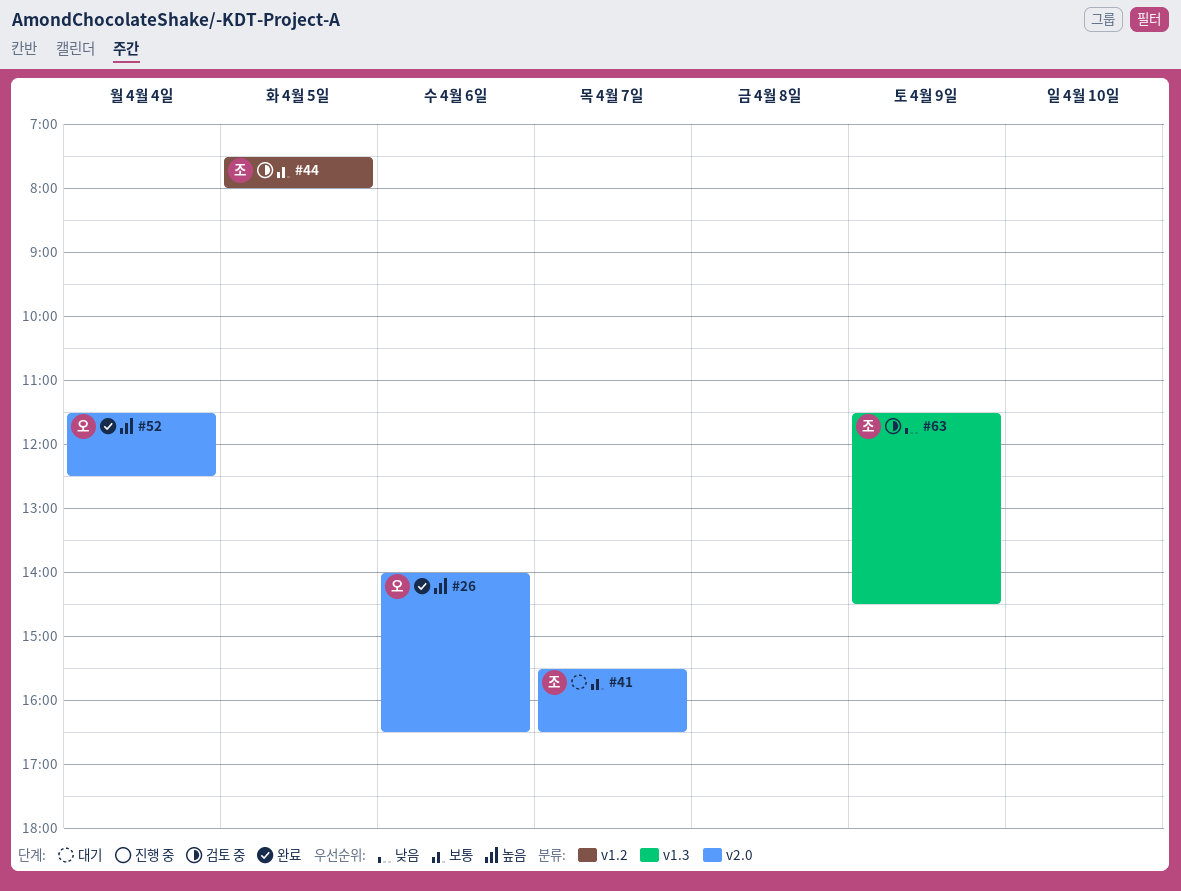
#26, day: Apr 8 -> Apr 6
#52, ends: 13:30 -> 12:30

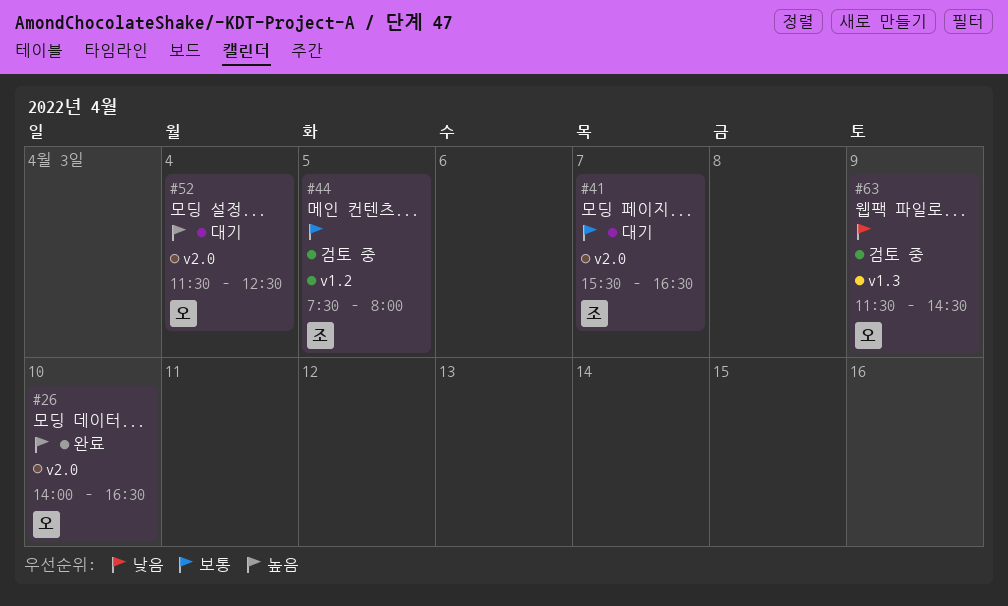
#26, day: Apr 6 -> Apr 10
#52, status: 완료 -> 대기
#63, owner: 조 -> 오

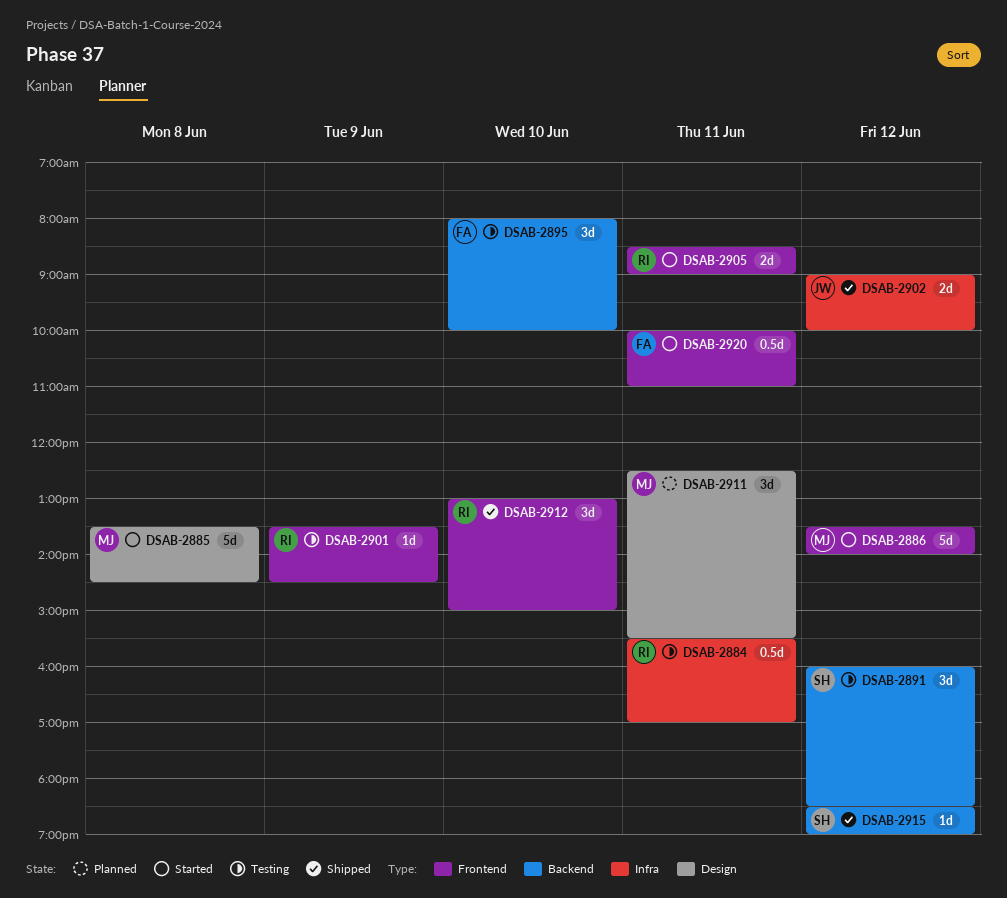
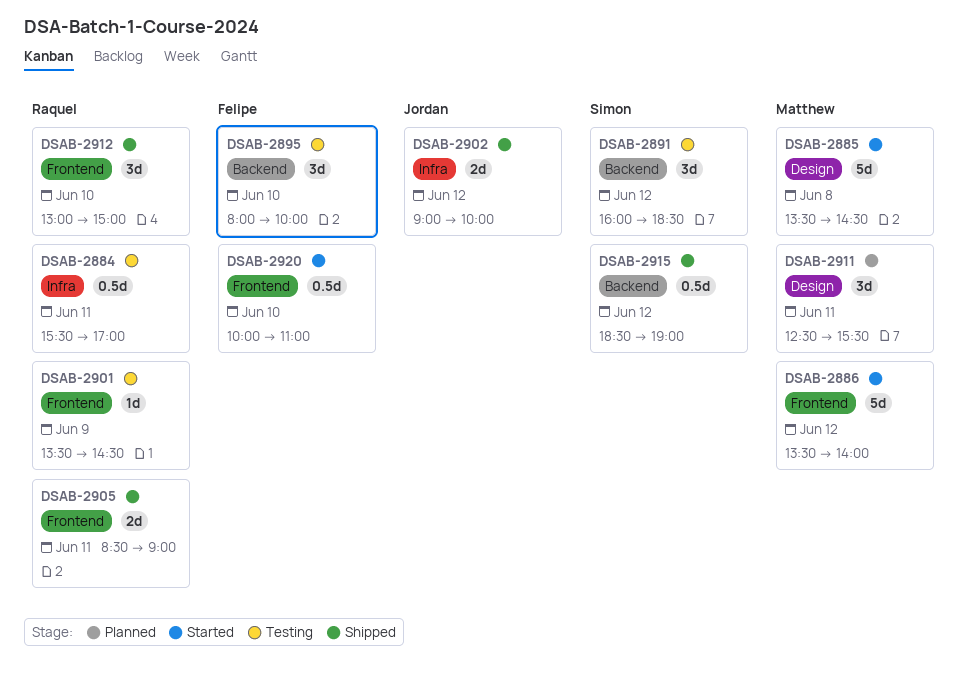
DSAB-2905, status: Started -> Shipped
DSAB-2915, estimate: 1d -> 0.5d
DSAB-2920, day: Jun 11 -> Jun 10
|---|
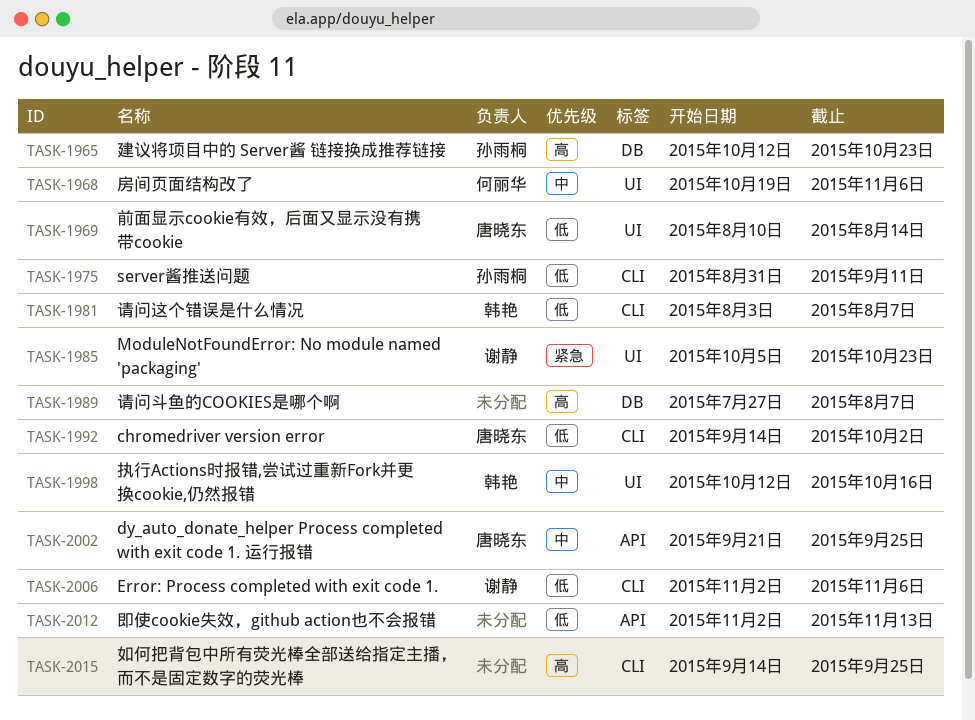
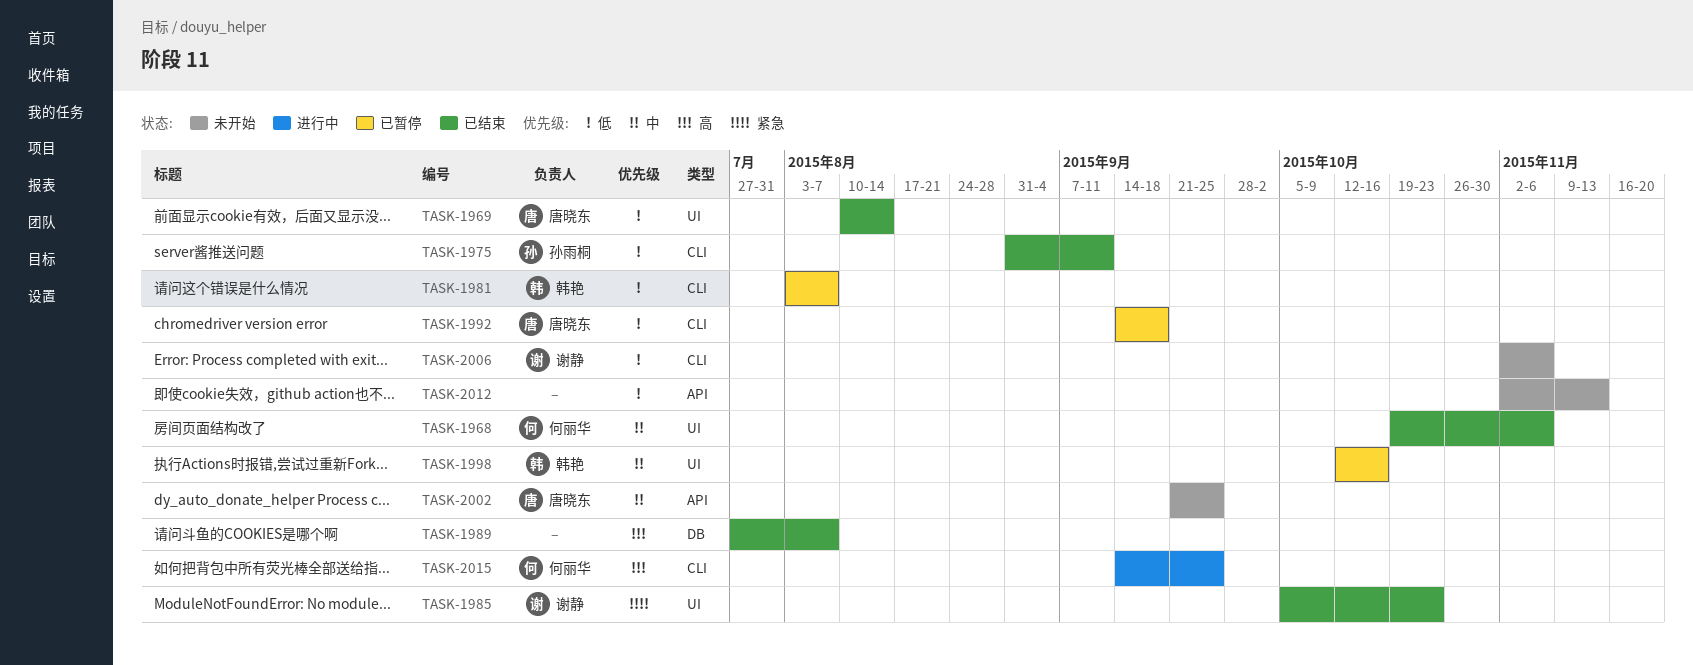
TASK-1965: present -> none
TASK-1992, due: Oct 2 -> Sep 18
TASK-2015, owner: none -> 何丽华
|---|
• JOB ITEM: Using the data above, transcribe the lines that run from the line with "TASK-1965: present -> none" to the line with "TASK-2015, owner: none -> 何丽华", both ends kept, and output nothing else.

• RESPONSE:
TASK-1965: present -> none
TASK-1992, due: Oct 2 -> Sep 18
TASK-2015, owner: none -> 何丽华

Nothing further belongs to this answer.